Morin stopped giggling then.
“I want to be wise,” she said, “I want to make my father and mother happy if I learn something in class and make my grades higher.”
“Then why would you refuse it?”
The young man resumed his place before her and offered the apple again. She rose and looked upward to meet the eyes of the young man who stood like a tower against the ground.
“Because I know they will not be happy to see me go up while I pull other people down.”
“Then you are not going to succeed easily,” he said as he gave her a mocking laugh. “Because you have the brains of a cockroach. The only thing you can do is to wish you will be wise without doing anything. And that is what I am offering you,” he bent down to see her face closely. “A piece of knowledge. And you will be the wisest above all men.”
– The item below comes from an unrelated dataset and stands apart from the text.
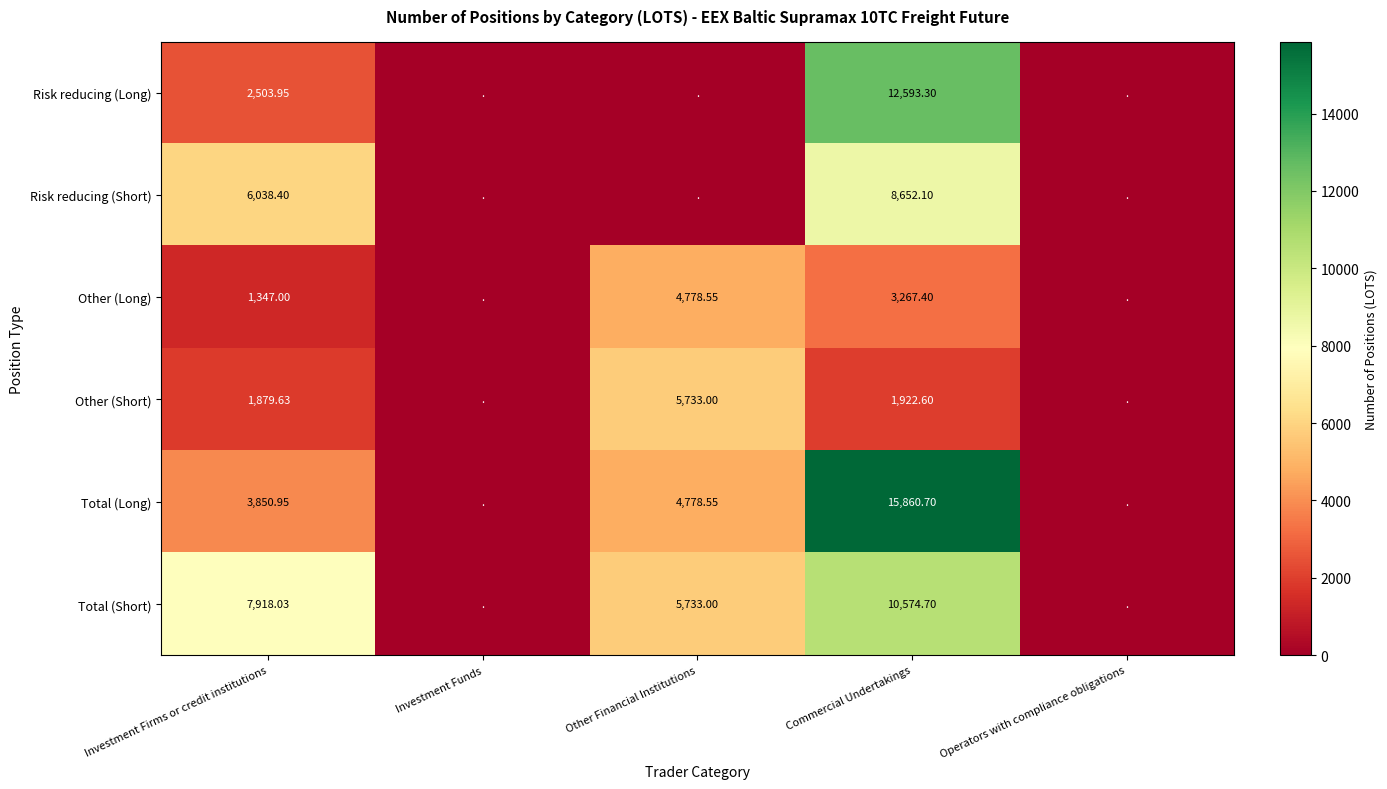

Rank the series at Commercial Undertakings from highest to lowest value.

Total (Long), Risk reducing (Long), Total (Short), Risk reducing (Short), Other (Long), Other (Short)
“I am too young to be wise above all men,” she answered. “So I kept on trusting Jesus.”

God’s Grace upon Morin

Hearing the Name again, the young man growled, holding his painful head. But he kept himself from falling down.
And slowly, his handsome face changed. Red flames began to burn in his eyes, ugly veins started to ruin his young skin, claws began to grow from his skinny fingers, and fangs started to replace his small, white teeth. He tightened his hands around Morin’s small neck, and lifted her up in the air.
“I told you never to say That Name again! But because you are stubborn and disobeyed me, I am going to offer your soul to my master!”
And the creature let out a deep, dark, echo of laughter. Morin screamed aloud, crying out for help, as she struggled to escape from the tight hands around her. She called her father, her mother, but no one responded. She tried to scream again but no sound came out of her anymore. A small tear drew a line in her face.
She tried catching her breath, but it was too hard to do. Feeling helpless from the tight hands of the fierce creature, she cried out, “Save me, Lord Jesus! Save me!”
The moment she screamed those words, the hands that choked her neck dropped her faced down on the steps, and right before her eyes, she saw the creature growl in pain. Fire began to burst from its body and it hopped and hopped, rolled over the ground, trying to put out the blaze that would not go away. The fire grew bigger and bigger, burning the creature down until it all turned into ashes and vanished in the air.
She released a deep sigh.
At last, she thought, it is over. She stood and walked to the ground where the creature burned down to ashes. She bent her head and took her eyes to the surface, and saw no trace of the ashes everywhere.
She knew that it was God who saved her. She looked up the sky and saw the moon and the stars shining brightly, cheering for her victory. She smiled at the twinkle of the light, offering a silent prayer of gratitude to God.
“Thank you, Lord Jesus,” she said, “for saving me and for making me the wisest child above men.”